Хочу предложить любителям театра и кино маленький «психологический практикум». В этом году я трижды видела «Чайку»: «классический» фильм по телевизору и спектакли в двух театрах. Если фильм оставил в общем добротное впечатление нормальной, честной экранизации, из общего уровня выделилась и запомнилась, пожалуй, более всего А. Демидова Аркадина, да тревожной занозой остались уж слишком мертвые глаза Тригорина Ю. Яковлева, то впечатления от театров диаметрально противоположны.
В одном театре поражала свежесть прочтения. Казалось бы, в этой пьесе, наизусть знакомой со школьных лет, где только не игранной вплоть до балета, как можно сделать какие-то открытия? Оказалось можно! Никогда не звучал такой болью рассказ Треплева о том, что стало за минувшие два года с Ниной Заречной. Как горько, тяжело дается ему каждое слово, как его ранит все, что сломалось в ее жизни на сцене, с ребенком, с Тригориным...
Меж тем в другом театре звучит проброшенная беглая скороговорка, словно рупор от автора просто через первого попавшегося героя выдает вернувшемуся из дальних краев Дорну, а заодно и нам, зрителям, информацию, скупой отчет за пропущенное время. В этом театре столь же безлично, безадресно звучит рассказ Маши в начале III действия о ее решении: выйти замуж, чтобы вырвать из сердца любовь к Треплеву. Слова ее падают в пустоту, а то, что тут присутствует Тригорин и даже подает кое-какие реплики, значит не больше, чем присутствие на сцене стола или стула.
И поэтому так поражает найденное первым театром: на сцене два человека, которые общаются друг с другом! Вдруг понимаешь, что все же Тригорин настоящий писатель! Ему интересен человек. Вот этот, с которым он сейчас говорит. Тригорин весь нацелен, направлен на него. Потому что настоящий писатель и должен быть жаден до людей, обращен к ним. И именно поэтому человек ему раскрывается, именно потому хочется «высказать себя», потому так откровенно исповедуется Маша. А он весь устремлен к ней, впитывает ее душу и, надо думать, не только потому, что это тоже где-то пригодится в рассказе, но потому, что это воздух и хлеб писателя узнать, понять, постичь людей. Неожиданно? Да. Но ведь не зря же Треплев признает, что Тригорин мастер, и не зря есть теории, что Чехов отдал ему и капельку своего писательского «я». Можно сказать, что трактовка не бесспорная, но зато она снимает налет привычности, заставляет взглянуть на этих людей не как на знакомые до оскомины «типы», а «свежими очами».

### Условие задания
Допишите следующую часть текста о постановках «Чайки». Начните сразу после его последнего предложения.

Данные координат ограничивающих рамок

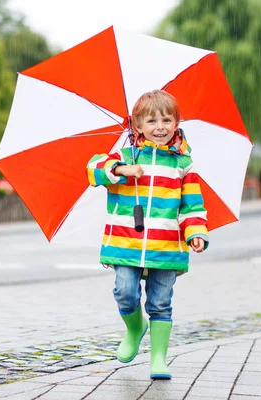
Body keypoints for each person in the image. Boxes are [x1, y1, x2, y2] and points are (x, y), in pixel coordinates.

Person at [86, 90, 208, 380]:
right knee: (125, 293)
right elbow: (93, 169)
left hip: (166, 248)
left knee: (160, 302)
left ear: (177, 123)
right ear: (137, 126)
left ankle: (158, 359)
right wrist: (122, 169)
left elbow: (192, 205)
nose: (160, 127)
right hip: (125, 243)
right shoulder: (126, 156)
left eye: (167, 119)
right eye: (151, 121)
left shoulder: (182, 164)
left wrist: (196, 232)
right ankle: (134, 327)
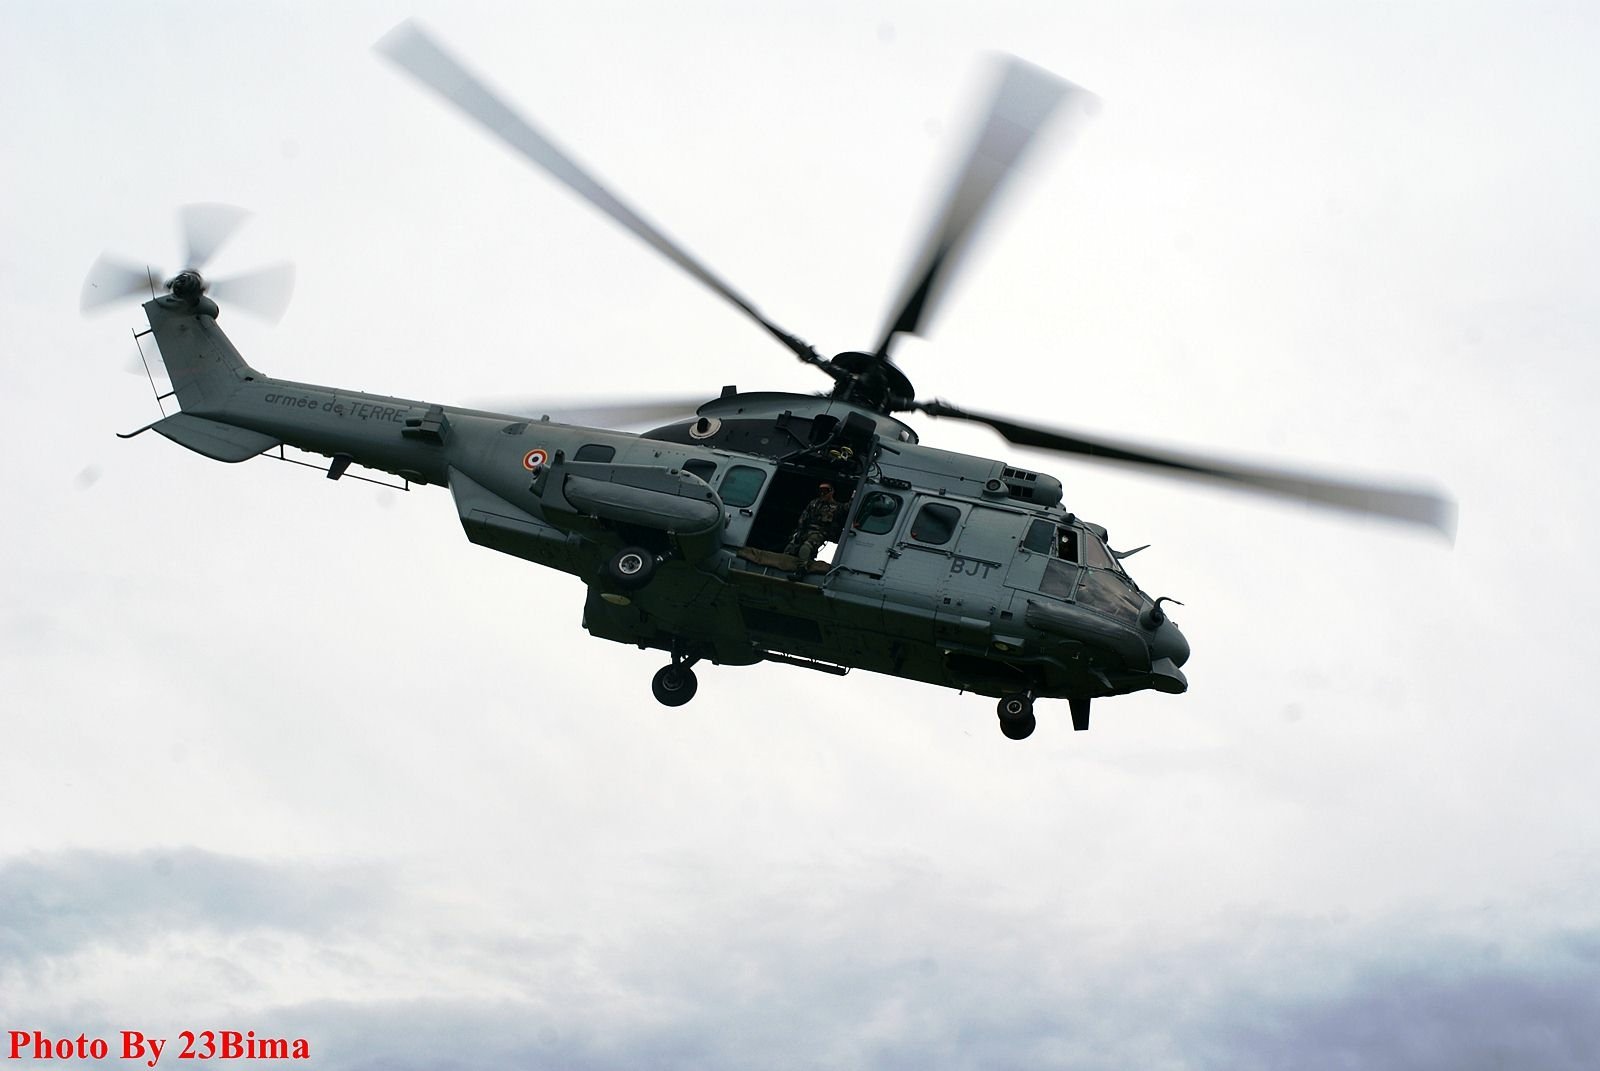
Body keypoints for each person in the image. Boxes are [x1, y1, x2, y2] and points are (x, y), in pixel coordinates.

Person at [784, 482, 841, 570]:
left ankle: (802, 569)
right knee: (791, 547)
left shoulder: (837, 507)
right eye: (821, 491)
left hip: (819, 533)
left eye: (825, 491)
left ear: (831, 492)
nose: (822, 493)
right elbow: (804, 517)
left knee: (806, 547)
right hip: (805, 530)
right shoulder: (814, 503)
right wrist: (799, 531)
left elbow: (849, 508)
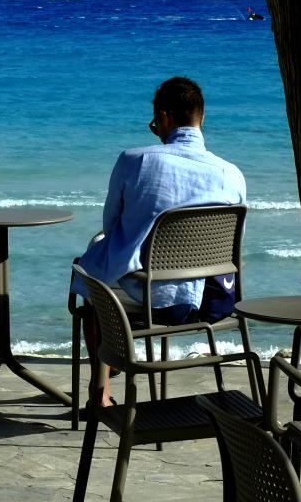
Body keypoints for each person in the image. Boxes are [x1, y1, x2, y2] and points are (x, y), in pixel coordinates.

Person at [69, 77, 246, 407]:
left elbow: (112, 227)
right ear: (201, 118)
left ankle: (101, 392)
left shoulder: (135, 161)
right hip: (213, 304)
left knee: (92, 275)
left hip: (154, 301)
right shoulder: (232, 175)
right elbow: (230, 249)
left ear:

### Ответ к заданию
Да, первый театр утверждает: Тригорин настоящий писатель. Потому-то в этой постановке становится понятно, за что его полюбила Нина Заречная. Не только же за имя, за славу это оглупляло бы и принижало чеховскую героиню. Нет, было в нем самом, в человеке что-то яркое, высота духа, отсвет искусства, что притянул Нину. Разве не сложнее, не тоньше мысль Чехова, драма Нины, если Тригорин хоть и безвольный человек, все же погубивший ее, не просто этакое округлое ничтожество, выше рыбной ловли ни о чем не помышляющее? Таким он предстает нам во втором театре, и тогда совершенно непонятно, что в нем нашла Нина, и вся драма принижена это только ослепление провинциалки перед громким именем и ничего более. Тогда как в первом театре поразительно ясно: лишь когда рядом оказываются эти двое разговор сразу взлетает над окружающей прозой и пошлостью, именно друг с другом они могут говорить о том, как же творится искусство, и разговор их на несколько уровней выше обычного уровня окружающих это-то и притягивает Нину. И эта трактовка прошла через всю пьесу. Как сумел театр, актер, режиссер услышать и увидеть героя так, словно ни разу прежде не были слышаны его слова? Даже затрепанное, затертое, как ходовой пятак, выражение «сюжет для небольшого рассказа» вдруг омыто от налета привычности. У нас на глазах происходит рождение образа. Перед нами истинный писатель в нем любая мелочь, любая увиденная капля жизни рождает мгновенный отклик, высекает искру, образ творится у нас на глазах, вот сейчас, впервые... А во втором театре это снова проборматывается так, что ощущаешь: это говорят уже чуть не сто лет, это уже тысячные представления, и этот сюжет и эта чайка так навязли в зубах...
Несимпатичны во втором театре равно и Тригорин, и Треплев... Аркадина, уговаривая Тригорина уехать, так «пускает петуха», взвизгивая: «Сокровище мое», что зал невольно смеется. И Нина Заречная, вернувшись, измученная, в родные места, вспоминая с Треплевым, как «хорошо было прежде... Какая ясная, теплая, радостная, чистая жизнь», припоминая тот монолог из его пьесы, подхихикивает над каждым словом. Так это бестактно по отношению к нему, так фальшиво по отношению к воспоминаниям юности, просто невозможно в это поверить. Нет, ни один актер не порадовал, ни один образ не задел, не тронул.
А режиссер? Более чем странные находки. Если в первом действии Маша в черном траур по ее жизни, и Треплев в черном простительно по его «декадентству», то во втором действии все действующие лица без различия пола, возраста и социального положения одеты в черное! Даже Аркадина, которая, как известно, хочет «носить светлые кофточки», которую «туалеты разорили совсем», и в этот приезд тоже, по прямому указанию Чехова, на ней, как отмечает Шамраев, «светлая кофточка», и она бодро заявляет: «уж одеться я не дура».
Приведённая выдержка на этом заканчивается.